### Passage to read

In this experiment, sediment sampling points and determination of the total amount of Cu were placed in an externally specified index (ESI). Cu was repaired by GO, G-F and G-N-C in situ. A total of 16 G-point sediment samples (10.000 ± 0.005 g) were accurately weighed. Four experimental design groups and a control group (10 g air-dried precipitate only) were investigated. The test groups included GO group [10 g air-dried precipitate, 5, 10, and 15% (w/w) GO], G-F group [10 g air-dried precipitate, 5, 10 and 15% (w/w) G-F], and G-N-C group [10 g air-dried precipitate, 5, 10 and 15% (w/w) G-N-C]. Each sample was placed in a 150 mL vial with 100 mL of deionized water. Three replicates were carried out for each experimental group. The samples were then incubated at room temperature for 35 days. The BCR extraction was done at the 1st, 3rd, 7th, 15th, 25th and 35th day. The concentrations of Cu in the overlying and interstitial water were measured at the 35th day.

Effects of different concentrations of phosphorus in the overlying water on Cu immobilization by GO, G-F and G-N-C

A total of 16 G-point precipitation samples (10.000 ± 0.005 g) were accurately weighed and placed in a 250 mL beaker, respectively. Subsequently, they were divided into four groups: one 200 mL deionized water group, and three sodium phosphate solution (0.025, 0.5 and 1 mgL−1) groups. The deionized water group was taken as a control group. An amount of 15% (w/w) of GO, G-F and G-N-C were respectively added into the other three groups. Then, the samples were kept in a hermetic space for 35 days. The experimental designs were repeated three times. Concentration of phosphorus, available phosphorus, pH, ORP and DO values in the overlying water were measured at the 1st, 3rd, 7th, 15th, 25th and 35th day. Finally, the BCR extraction was performed.

######
### Supplied data

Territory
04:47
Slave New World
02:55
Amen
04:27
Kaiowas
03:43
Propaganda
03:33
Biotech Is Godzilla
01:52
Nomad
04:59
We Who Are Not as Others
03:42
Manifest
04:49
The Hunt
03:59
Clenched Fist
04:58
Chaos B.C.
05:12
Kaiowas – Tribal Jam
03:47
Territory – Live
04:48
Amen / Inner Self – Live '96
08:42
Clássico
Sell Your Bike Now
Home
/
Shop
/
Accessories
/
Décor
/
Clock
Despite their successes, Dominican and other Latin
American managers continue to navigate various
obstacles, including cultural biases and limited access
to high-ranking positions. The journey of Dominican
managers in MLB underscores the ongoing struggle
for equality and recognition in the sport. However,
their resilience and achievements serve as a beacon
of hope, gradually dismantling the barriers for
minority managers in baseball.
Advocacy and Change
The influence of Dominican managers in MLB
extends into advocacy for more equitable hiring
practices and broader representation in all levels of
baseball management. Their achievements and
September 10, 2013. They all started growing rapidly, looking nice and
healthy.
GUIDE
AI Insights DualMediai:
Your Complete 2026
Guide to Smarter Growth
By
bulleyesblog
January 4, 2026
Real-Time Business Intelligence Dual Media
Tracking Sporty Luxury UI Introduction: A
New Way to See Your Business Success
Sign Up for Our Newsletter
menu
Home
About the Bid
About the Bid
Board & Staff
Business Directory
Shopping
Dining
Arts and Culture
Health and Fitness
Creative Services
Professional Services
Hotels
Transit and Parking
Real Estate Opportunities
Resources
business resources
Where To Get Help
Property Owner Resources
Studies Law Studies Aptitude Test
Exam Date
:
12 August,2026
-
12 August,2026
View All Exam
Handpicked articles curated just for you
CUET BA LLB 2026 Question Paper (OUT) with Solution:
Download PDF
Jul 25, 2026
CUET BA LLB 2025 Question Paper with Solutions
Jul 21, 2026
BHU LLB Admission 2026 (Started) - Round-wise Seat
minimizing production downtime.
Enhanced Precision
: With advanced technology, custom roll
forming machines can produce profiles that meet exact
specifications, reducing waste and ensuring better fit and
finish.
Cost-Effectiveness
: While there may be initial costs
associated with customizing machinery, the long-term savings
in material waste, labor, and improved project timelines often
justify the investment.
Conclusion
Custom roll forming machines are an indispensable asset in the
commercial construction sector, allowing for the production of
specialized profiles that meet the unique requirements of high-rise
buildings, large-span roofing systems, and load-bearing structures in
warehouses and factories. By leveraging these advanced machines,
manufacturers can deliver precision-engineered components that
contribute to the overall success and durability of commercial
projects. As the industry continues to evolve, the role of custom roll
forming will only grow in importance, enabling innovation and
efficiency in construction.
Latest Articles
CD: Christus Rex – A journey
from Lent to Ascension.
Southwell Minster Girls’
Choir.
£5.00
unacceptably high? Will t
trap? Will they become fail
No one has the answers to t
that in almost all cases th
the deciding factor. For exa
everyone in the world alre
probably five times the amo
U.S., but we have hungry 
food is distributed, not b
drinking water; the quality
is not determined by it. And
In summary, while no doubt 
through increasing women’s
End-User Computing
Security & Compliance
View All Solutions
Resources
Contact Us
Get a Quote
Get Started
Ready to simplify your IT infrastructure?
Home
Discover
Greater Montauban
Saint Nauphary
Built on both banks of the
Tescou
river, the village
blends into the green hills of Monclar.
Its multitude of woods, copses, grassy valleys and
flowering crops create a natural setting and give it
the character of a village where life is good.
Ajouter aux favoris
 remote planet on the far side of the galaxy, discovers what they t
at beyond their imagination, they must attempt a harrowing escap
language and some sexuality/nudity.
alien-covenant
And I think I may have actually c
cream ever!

######

◆ **Task list**:
A - According to the sediment methods passage, how many replicates were carried out for each experimental group?
B - Translate this sentence from the sediment methods passage into Spanish: "Each sample was placed in a 150 mL vial with 100 mL of deionized water."
C - Resume the sediment methods passage, picking up after its final sentence.
The records are separate material, unrelated to the sediment methods passage.

◆ **Responses to the exercise**:
A - Three replicates were carried out for each experimental group.

B - Cada muestra se colocó en un vial de 150 mL con 100 mL de agua desionizada.

C -
Characterization of GO, G-F and G-N-C

Figure 1(a) presents the typical wrinkled layered structure of GO. Figure 1(b) shows that Fe3O4 loaded on GO surface significantly increased the specific surface area of GO, which improved the adsorption sites for Cu. Figure 1(c) displays the grooves on the surface of G-N-C based on the different stiffnesses between chitosan and GO. Comparing with GO (in Figure 1(a)), the mass density of G-N-C (in Figure 1(c)) significantly increased, which indicated that GO and CS were coupled.

Figure 1

SEM image of (a) GO, (b) G-F SEM image, (c) G-N-C SEM image.

Figure 1

SEM image of (a) GO, (b) G-F SEM image, (c) G-N-C SEM image.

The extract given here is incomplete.